Siptu, the country's largest trade union, is to seek pay increases of 5 per cent across the public and private sectors.
In a speech to be delivered today, Siptu president Jack O’Connor is also expected to announce that the union will engage in a “battle to establish a minimum living wage of €11.45 per hour”.
Internationally there has been a campaign arguing that a living wage, to allow individuals to make ends meet and not just a national minimum wage, is required.
In Ireland, a living wage of €11.45 per hour has been put forward by a technical group of campaigners, trade unions and think tanks. It estimated that this was the minimum needed to maintain an acceptable standard of living.
It is understood Mr O’Connor will also call on social democrats, left-wing republicans and Independent socialists to join on a common platform with the aim of winning the next general election and establishing the country’s first left-of-centre government.
He is also expected to signal the establishment of a national campaign to pressurise the Government into “commencing the task of abolishing the universal social charge and replacing it with a new mechanism which will be equally efficient as a means of raising revenue from the better off while removing the burden on those on low to middle incomes”.
Economic crisis
Mr O'Connor is to speak in Glasnevin Cemetery in Dublin to mark the anniversary of the death of union leader James Larkin in 1947. In his speech, Mr O'Connor will argue that the trade union movement was "back on the offensive" to begin regaining ground lost by workers during the economic crisis over recent years.

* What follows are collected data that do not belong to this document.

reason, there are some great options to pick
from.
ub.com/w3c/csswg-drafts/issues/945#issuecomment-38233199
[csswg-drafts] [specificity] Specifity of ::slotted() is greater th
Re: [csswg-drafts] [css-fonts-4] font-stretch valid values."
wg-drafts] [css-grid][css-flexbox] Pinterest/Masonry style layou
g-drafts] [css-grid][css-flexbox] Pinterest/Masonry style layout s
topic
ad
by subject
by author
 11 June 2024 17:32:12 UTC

He is expected to maintain that “difficult compromises”, such as the measures set out in the Croke Park and Haddington Road agreements in the public service and a protocol agreed with private sector employers, were “elements of a rearguard strategy designed to hold as much ground as we could in the face of overwhelming odds”.
It is understood that Mr O'Connor will strongly welcome the election victory of Syriza in Greece last weekend and contend that it signals "the end of nightmare of the one-sided austerity experiment across Europe".
Concordat
Mr O’Connor is also expected to call for a new “concordat” between labour and capital which would replicate the great post-war settlement that resulted in more than a generation of unprecedented and consistent economic growth.
Mr O’Connor’s comments on pay come as the Government is set to engage in talks with public service trade unions in the months ahead on the rolling back of financial emergency legislation under staff on the State payroll which experienced two, and in some cases three, pay cuts since 2009.
Some Ministers over the last week or so have also hinted at a return of some sort of structured social dialogue with trade unions and employers. The social partnership process involving the Government, unions, employers, farmers, social justice campaigners and others collapsed in late 2009 after the then Fianna Fáil/Green administration introduced pay cuts for public servants.
The Government is currently establishing a Low Pay Commission which, among other areas, is to assess the rate of the national minimum wage which stands at €8.65.